Aim of the task:
Show me each line of the listing below where the word "Armii" appears.

Given data:
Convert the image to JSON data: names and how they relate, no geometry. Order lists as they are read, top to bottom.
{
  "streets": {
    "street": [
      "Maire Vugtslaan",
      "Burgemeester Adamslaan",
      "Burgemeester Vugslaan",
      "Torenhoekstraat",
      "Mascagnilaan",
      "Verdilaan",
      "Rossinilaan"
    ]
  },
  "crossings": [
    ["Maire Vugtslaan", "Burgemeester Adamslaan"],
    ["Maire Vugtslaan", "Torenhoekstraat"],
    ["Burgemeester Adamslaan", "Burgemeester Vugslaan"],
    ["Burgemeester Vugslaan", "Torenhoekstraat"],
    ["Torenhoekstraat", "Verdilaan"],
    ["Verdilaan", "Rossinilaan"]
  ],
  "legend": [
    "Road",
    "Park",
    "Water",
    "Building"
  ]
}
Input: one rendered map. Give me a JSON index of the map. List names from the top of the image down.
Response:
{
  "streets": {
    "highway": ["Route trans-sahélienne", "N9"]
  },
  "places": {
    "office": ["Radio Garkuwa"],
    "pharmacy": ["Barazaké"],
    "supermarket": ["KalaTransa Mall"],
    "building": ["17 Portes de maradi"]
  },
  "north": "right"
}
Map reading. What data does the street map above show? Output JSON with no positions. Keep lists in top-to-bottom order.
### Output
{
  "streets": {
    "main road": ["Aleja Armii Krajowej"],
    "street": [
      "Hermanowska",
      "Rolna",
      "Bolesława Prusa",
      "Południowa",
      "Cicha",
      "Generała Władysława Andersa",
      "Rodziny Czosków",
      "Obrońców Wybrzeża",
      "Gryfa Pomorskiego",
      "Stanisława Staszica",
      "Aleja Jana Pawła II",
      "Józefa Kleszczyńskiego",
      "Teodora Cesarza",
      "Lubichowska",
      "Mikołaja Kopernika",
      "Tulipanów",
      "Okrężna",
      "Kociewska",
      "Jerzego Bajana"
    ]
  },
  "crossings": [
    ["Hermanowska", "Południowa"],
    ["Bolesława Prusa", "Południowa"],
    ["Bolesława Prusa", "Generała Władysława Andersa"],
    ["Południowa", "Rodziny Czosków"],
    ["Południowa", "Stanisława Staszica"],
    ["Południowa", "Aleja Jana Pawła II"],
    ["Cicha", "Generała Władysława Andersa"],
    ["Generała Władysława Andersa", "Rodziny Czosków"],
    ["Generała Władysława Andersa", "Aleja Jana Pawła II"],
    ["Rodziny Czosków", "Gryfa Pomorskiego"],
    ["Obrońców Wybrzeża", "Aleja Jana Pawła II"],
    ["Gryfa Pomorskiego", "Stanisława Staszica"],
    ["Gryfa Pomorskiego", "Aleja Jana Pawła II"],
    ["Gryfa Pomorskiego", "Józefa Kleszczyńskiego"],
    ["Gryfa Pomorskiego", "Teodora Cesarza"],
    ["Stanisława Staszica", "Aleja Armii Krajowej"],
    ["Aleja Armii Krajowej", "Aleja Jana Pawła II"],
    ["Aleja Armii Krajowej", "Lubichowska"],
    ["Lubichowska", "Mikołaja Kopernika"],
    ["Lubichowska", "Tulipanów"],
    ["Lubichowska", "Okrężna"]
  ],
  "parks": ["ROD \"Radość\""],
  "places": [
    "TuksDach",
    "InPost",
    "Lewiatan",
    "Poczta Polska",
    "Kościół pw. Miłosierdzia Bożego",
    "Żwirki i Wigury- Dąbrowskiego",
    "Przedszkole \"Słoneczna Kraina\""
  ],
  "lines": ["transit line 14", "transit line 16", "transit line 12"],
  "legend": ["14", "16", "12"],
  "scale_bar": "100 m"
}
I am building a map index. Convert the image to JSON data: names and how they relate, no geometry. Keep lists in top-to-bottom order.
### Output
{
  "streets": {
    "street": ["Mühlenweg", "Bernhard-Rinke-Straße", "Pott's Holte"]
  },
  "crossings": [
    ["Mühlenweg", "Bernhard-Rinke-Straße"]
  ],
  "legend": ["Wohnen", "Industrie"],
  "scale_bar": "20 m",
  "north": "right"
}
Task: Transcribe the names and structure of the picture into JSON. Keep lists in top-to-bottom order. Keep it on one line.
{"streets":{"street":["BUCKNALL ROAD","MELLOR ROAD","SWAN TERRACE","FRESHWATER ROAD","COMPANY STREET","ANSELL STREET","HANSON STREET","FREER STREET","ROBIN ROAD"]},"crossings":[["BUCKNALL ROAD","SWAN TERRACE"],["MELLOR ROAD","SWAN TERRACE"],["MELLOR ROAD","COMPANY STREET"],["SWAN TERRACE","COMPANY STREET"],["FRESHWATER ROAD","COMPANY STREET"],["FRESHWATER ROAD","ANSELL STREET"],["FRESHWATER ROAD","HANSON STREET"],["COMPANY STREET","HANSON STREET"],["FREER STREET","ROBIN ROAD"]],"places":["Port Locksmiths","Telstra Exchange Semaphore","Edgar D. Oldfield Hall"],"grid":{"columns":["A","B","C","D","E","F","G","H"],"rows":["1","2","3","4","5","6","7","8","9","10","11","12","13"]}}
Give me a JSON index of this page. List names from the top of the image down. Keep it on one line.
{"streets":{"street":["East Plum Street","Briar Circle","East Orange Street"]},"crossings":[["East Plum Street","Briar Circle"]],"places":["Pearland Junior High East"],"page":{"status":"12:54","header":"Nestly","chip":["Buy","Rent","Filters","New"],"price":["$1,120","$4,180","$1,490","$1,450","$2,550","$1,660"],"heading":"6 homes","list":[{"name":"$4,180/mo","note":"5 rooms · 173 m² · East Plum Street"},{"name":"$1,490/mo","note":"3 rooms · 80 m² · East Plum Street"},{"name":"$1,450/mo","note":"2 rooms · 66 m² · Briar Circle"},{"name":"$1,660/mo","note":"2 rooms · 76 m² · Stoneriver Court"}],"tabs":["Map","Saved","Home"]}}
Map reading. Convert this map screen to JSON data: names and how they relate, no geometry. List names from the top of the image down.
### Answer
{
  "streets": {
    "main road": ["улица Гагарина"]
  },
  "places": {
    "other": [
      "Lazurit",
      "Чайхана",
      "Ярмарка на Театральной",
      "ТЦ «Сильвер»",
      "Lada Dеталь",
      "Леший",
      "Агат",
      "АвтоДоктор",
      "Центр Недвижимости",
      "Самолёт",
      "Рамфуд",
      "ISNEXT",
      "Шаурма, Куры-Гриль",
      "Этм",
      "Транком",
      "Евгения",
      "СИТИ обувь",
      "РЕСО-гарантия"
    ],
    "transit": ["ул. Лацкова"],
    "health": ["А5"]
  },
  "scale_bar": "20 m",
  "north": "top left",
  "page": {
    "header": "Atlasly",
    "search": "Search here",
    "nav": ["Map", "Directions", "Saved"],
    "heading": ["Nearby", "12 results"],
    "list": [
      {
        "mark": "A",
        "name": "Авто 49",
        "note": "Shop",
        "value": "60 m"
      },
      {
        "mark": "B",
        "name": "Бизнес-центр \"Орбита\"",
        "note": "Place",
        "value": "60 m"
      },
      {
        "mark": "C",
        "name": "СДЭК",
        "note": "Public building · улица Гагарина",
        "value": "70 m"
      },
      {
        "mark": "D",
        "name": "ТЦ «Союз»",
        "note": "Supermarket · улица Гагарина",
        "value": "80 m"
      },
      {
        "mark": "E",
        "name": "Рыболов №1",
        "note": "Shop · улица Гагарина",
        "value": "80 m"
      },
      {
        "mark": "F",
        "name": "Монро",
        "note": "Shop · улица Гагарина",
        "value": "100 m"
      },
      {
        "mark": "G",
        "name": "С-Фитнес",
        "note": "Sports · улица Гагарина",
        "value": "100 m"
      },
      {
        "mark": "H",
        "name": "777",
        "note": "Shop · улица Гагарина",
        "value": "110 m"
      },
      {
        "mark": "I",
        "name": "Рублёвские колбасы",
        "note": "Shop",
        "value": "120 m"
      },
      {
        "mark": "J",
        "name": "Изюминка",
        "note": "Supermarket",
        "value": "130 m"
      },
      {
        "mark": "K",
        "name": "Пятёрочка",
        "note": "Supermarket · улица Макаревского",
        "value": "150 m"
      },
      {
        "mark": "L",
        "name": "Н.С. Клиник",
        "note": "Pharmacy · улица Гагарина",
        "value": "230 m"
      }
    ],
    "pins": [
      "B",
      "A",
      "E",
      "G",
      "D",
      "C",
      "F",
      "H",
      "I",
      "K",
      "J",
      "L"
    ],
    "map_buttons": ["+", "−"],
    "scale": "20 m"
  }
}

Answer box:
    "main road": ["Aleja Armii Krajowej"],
    ["Stanisława Staszica", "Aleja Armii Krajowej"],
    ["Aleja Armii Krajowej", "Aleja Jana Pawła II"],
    ["Aleja Armii Krajowej", "Lubichowska"],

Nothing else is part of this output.